- _TASK BRIEF_
Each line in the entries that has the word "shoulder" has to be copied.

- _RECORD EXCERPTS_
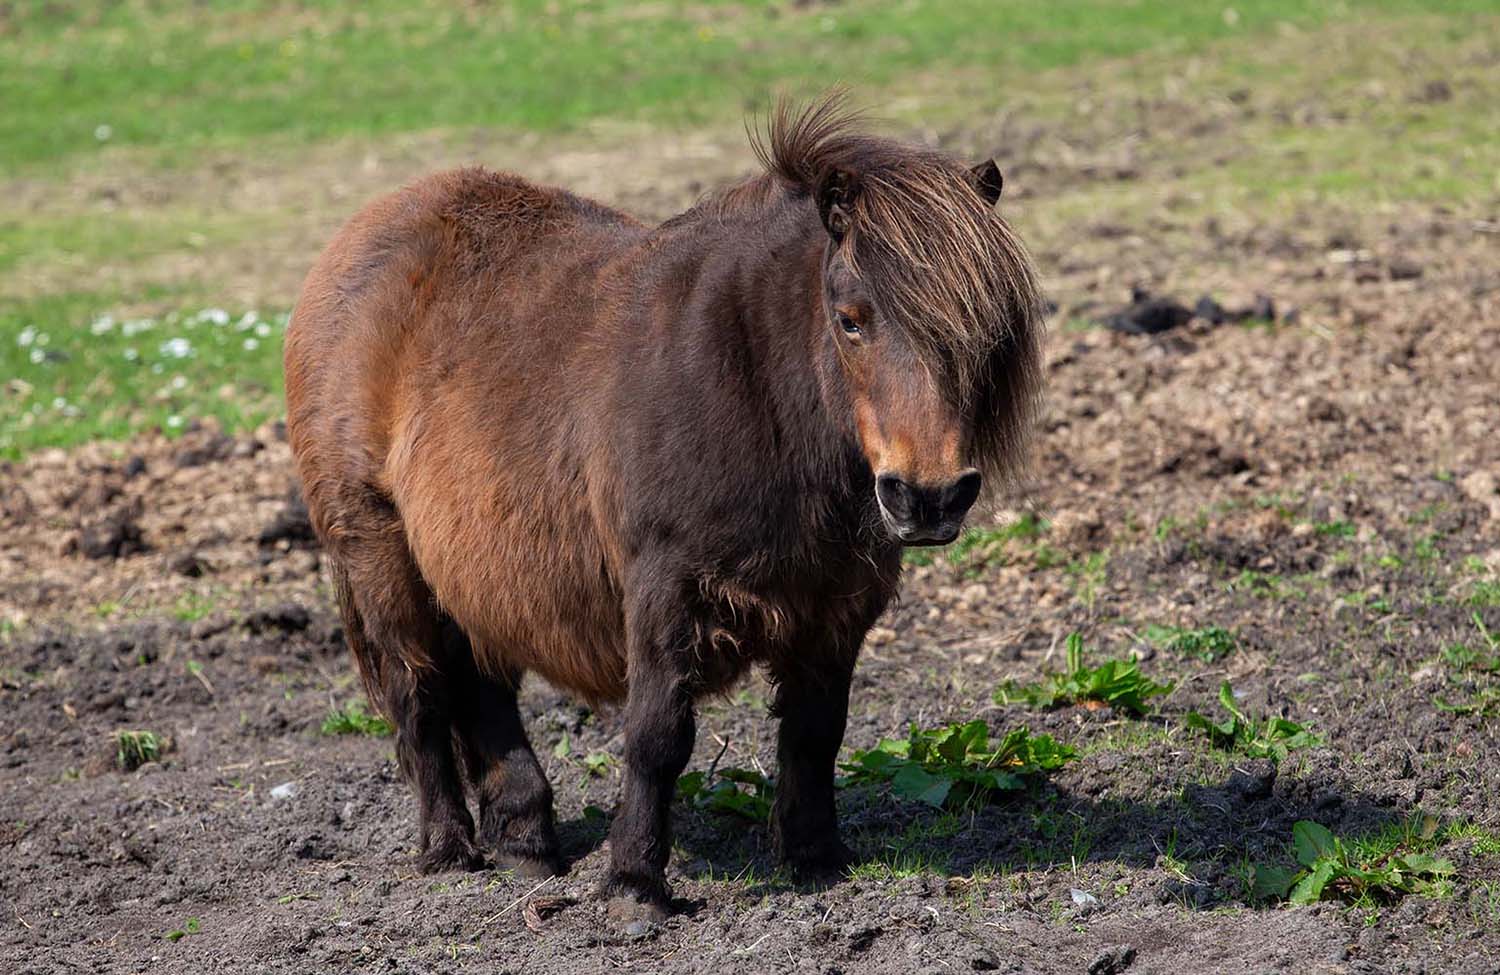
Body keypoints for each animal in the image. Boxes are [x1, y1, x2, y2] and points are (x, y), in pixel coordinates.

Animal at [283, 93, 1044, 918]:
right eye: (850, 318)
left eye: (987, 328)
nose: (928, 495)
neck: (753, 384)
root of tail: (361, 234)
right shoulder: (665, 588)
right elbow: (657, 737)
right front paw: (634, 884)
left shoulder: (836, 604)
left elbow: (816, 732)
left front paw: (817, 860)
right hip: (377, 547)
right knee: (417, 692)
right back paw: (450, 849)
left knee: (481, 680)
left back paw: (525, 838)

...

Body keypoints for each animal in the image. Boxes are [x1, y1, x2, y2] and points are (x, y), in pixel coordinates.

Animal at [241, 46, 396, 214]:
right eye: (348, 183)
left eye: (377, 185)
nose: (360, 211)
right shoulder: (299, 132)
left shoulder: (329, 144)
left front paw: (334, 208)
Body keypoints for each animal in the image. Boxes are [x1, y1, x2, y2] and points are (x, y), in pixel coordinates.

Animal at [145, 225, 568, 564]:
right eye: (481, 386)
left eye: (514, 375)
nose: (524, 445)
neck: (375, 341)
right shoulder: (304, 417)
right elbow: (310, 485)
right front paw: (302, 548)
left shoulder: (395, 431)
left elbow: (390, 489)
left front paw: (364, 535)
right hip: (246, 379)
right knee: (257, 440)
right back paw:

- _WRITTEN RESPONSE_
right shoulder: (665, 588)
left shoulder: (836, 604)
right shoulder: (299, 132)
left shoulder: (329, 144)
right shoulder: (304, 417)
left shoulder: (395, 431)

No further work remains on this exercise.